→ Recorded data
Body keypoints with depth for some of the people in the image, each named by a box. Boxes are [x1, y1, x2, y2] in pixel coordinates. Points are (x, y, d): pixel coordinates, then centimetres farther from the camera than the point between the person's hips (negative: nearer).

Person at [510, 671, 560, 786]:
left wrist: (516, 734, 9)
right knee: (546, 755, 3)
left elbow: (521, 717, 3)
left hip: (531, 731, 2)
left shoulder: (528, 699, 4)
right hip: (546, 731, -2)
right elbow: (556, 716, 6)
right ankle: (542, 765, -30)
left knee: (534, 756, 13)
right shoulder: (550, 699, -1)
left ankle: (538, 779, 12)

==

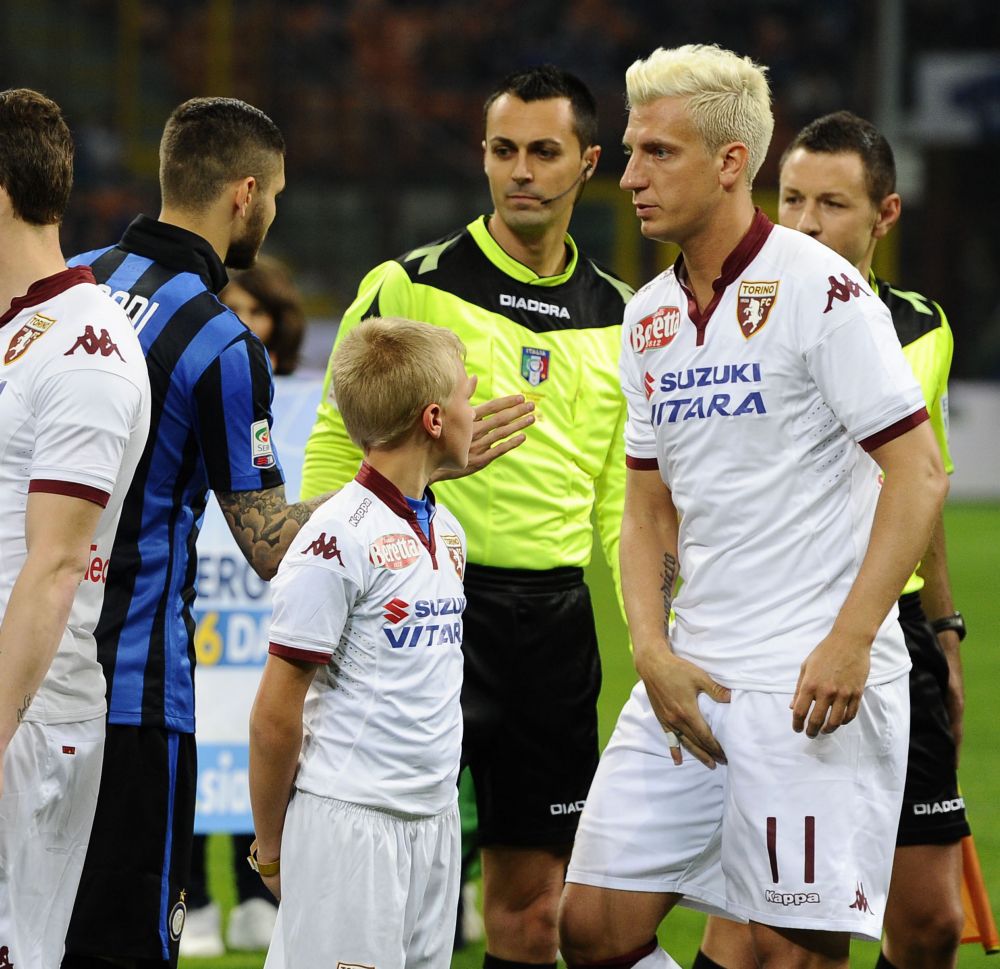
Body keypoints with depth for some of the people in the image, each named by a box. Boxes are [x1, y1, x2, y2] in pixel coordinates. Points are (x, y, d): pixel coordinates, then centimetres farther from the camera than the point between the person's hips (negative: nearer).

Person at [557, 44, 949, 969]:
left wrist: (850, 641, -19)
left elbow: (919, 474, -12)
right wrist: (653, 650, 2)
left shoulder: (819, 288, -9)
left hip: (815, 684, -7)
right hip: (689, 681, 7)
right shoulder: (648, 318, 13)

==

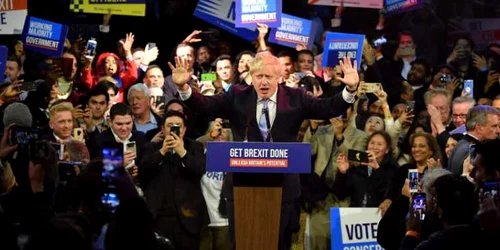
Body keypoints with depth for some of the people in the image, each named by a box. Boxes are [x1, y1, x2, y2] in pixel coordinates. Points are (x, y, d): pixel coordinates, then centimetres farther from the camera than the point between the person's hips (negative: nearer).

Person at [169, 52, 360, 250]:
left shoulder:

→ Task objective
Rewrite the lines between the one holding "left elbow: (919, 474, -12)" and the one holding "right hip: (689, 681, 7)", inclusive, putting "hand" in place of "wrist" and leaving everything else unchanged.

→ Exercise result
left elbow: (919, 474, -12)
right hand: (653, 650, 2)
left shoulder: (819, 288, -9)
left hip: (815, 684, -7)
right hip: (689, 681, 7)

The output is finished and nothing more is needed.